Performance-based planning is not a new concept—for years transportation agencies have been tracking performance metrics, using the results to identify program and project investments to positively impact the system. Moving Ahead for Progress in the 21st Century Act (MAP-21), continues the focus on performance measurement, requiring State DOTs and MPOs to demonstrate progress in meeting seven national goals. One of the national goal areas is safety. Planners will track annual performance for number of fatalities and serious injuries and fatality and serious injury rate. The process for setting and tracking safety performance measures includes the following:
- Reviewing past, current, and future (if possible) safety trends—where are we now?
- Developing safety goals, objectives, measures, and targets—where do we want to go?
- Identifying transportation safety programs and projects to achieve results—how do we get there?
- Monitoring and evaluation—how are we doing?
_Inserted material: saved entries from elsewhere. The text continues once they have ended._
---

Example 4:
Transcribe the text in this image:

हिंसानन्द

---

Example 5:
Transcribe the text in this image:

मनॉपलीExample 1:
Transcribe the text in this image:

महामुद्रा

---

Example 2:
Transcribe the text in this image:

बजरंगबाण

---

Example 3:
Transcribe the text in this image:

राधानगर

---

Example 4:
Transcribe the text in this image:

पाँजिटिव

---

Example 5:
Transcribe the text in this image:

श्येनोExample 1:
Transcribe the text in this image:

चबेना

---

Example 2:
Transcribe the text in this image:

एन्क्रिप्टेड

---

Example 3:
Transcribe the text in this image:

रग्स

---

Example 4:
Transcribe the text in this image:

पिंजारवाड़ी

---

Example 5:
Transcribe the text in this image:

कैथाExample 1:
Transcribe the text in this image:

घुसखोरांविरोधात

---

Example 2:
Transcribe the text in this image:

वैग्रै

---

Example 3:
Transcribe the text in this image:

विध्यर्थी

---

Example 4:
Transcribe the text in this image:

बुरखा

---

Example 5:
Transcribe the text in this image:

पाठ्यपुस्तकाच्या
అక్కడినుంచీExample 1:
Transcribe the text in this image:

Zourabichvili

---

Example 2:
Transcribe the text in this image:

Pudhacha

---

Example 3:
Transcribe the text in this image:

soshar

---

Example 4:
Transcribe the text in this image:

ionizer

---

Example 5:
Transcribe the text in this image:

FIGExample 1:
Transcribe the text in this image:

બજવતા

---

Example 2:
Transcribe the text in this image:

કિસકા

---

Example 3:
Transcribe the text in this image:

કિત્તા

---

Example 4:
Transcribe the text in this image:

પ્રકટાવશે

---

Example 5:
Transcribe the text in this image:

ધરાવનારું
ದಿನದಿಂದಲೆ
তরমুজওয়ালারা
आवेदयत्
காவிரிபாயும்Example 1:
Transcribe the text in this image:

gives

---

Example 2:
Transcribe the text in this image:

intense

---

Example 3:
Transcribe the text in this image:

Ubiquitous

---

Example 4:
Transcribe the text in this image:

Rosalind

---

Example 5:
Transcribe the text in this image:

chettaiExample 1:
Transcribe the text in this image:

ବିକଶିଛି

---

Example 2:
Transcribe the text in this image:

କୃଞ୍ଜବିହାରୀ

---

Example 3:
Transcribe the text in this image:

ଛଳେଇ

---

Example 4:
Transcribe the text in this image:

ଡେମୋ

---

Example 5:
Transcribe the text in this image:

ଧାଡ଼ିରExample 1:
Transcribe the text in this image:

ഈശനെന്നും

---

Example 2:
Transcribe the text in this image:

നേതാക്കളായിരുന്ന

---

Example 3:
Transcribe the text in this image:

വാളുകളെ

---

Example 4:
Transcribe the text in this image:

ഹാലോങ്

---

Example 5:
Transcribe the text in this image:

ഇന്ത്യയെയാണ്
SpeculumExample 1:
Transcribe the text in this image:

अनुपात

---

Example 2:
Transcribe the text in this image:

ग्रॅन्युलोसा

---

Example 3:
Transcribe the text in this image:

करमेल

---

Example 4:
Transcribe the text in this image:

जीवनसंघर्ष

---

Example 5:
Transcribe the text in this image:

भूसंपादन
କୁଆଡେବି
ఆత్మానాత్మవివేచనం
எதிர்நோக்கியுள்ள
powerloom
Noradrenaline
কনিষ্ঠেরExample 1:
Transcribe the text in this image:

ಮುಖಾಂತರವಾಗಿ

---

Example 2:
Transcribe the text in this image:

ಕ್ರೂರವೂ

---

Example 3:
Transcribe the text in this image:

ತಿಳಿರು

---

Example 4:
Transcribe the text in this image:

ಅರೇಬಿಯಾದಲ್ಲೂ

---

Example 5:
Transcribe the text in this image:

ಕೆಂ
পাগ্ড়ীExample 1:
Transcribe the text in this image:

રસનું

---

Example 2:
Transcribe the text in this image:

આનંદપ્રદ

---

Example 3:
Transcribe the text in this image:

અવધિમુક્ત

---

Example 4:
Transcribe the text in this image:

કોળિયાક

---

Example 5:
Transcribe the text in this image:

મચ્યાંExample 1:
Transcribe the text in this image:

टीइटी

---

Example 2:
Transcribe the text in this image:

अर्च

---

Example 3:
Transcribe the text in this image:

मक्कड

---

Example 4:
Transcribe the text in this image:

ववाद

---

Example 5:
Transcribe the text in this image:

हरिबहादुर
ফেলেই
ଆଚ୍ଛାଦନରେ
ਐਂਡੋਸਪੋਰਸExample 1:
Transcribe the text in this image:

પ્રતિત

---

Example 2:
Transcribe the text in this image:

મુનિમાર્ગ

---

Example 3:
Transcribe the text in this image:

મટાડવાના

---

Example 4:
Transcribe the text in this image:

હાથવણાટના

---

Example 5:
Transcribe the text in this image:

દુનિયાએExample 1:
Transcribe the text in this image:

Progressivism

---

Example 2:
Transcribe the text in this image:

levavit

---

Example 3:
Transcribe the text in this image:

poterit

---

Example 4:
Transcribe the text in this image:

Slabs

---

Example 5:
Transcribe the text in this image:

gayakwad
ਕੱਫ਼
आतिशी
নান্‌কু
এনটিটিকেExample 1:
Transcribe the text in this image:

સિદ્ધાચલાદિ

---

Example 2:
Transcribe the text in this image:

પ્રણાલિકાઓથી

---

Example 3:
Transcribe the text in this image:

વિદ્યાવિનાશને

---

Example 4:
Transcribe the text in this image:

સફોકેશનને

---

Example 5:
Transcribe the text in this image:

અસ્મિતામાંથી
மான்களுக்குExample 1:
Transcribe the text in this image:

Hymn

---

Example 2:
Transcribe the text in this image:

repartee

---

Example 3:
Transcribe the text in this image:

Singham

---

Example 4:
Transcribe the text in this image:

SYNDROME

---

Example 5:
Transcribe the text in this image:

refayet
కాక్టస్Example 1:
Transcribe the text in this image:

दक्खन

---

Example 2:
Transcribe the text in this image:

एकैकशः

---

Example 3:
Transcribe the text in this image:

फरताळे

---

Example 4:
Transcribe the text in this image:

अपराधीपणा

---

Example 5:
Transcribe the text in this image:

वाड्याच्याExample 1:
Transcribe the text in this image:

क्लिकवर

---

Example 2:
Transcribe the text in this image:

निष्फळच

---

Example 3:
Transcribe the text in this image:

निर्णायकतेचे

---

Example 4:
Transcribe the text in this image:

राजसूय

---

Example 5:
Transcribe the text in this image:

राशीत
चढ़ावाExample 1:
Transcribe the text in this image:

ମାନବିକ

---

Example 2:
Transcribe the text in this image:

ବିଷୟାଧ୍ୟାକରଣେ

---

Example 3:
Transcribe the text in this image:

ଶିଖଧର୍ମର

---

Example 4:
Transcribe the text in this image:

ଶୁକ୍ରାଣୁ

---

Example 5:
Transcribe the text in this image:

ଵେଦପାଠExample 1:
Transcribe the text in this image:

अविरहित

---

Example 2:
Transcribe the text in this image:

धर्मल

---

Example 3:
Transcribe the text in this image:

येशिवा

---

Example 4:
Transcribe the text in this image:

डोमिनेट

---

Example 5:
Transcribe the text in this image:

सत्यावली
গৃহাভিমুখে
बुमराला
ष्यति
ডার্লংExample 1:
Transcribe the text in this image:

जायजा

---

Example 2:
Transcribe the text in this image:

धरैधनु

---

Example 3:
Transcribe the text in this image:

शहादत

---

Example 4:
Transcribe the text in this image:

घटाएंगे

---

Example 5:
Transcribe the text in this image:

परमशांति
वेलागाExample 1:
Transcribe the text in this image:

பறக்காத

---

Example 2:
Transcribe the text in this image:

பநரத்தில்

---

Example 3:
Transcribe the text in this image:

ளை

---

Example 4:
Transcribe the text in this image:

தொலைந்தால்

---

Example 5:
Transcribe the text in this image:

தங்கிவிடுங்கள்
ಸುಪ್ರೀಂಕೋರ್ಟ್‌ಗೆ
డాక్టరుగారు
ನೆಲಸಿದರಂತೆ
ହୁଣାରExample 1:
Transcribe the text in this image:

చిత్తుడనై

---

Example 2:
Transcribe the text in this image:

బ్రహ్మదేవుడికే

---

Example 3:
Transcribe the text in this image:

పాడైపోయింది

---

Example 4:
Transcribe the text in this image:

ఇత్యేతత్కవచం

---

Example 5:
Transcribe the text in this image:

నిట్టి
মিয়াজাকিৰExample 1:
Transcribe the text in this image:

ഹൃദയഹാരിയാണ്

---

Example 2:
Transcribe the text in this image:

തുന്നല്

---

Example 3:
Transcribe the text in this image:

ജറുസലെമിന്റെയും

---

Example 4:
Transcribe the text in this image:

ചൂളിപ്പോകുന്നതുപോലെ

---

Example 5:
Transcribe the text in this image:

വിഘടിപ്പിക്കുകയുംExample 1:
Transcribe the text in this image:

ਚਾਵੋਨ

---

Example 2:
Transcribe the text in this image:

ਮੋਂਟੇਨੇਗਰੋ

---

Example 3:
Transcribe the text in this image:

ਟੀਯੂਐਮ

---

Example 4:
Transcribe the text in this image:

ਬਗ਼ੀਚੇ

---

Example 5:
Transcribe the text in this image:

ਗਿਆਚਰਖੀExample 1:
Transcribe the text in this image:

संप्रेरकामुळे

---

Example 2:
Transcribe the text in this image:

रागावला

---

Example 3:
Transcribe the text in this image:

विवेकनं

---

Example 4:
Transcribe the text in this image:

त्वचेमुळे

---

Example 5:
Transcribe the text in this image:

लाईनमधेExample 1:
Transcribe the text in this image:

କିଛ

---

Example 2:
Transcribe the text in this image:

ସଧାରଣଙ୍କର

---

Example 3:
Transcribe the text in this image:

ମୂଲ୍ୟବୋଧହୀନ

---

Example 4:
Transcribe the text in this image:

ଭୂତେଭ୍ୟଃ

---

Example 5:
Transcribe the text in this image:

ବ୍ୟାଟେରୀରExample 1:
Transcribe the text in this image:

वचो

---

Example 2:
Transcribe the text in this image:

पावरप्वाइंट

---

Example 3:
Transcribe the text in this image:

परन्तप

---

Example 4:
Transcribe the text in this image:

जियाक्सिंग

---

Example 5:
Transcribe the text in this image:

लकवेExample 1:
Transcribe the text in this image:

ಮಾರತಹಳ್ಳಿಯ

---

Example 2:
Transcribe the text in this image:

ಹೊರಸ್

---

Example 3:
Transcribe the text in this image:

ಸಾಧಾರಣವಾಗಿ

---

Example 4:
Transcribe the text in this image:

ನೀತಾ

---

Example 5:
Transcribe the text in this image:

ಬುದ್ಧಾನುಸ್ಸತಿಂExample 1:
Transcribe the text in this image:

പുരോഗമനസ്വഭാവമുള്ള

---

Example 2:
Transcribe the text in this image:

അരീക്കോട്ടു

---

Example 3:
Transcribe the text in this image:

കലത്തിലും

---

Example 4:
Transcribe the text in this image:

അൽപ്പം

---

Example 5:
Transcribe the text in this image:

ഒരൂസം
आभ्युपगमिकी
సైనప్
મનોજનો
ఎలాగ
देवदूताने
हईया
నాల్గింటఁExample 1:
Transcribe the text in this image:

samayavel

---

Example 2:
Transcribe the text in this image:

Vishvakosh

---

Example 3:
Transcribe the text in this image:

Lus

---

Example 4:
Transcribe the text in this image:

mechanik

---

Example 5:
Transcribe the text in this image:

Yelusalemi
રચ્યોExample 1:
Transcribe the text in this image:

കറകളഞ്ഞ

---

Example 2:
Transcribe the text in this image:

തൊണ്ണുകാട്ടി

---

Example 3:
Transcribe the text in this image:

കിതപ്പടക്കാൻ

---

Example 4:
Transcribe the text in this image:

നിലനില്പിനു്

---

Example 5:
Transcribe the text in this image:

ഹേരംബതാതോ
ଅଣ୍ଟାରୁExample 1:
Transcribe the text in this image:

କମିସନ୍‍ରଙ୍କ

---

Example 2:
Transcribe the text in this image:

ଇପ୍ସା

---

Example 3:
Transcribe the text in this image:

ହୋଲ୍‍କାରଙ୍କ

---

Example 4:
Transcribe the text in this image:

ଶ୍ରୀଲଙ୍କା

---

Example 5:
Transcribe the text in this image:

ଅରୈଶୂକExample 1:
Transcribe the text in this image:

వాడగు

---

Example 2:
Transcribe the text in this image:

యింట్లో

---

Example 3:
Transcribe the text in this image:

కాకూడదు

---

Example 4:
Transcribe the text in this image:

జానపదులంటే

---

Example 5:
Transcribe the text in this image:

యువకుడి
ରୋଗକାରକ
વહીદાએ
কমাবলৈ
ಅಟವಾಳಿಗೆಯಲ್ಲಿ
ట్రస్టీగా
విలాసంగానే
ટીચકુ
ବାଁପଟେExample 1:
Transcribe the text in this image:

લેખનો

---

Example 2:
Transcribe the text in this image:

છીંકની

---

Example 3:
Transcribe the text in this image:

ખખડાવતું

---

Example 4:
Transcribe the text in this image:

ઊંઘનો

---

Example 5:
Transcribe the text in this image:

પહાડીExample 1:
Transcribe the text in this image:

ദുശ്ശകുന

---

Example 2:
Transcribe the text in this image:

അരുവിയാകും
This approach to safety fits within the context of the traditional transportation planning process, which agencies already use to set goals and objectives, complete data analyses, identify programs and projects, and evaluate progress towards safety priorities. Incorporating safety performance into the existing transportation planning process does not need to be complicated, but will require planners to understand and have access to safety data and analysis tools.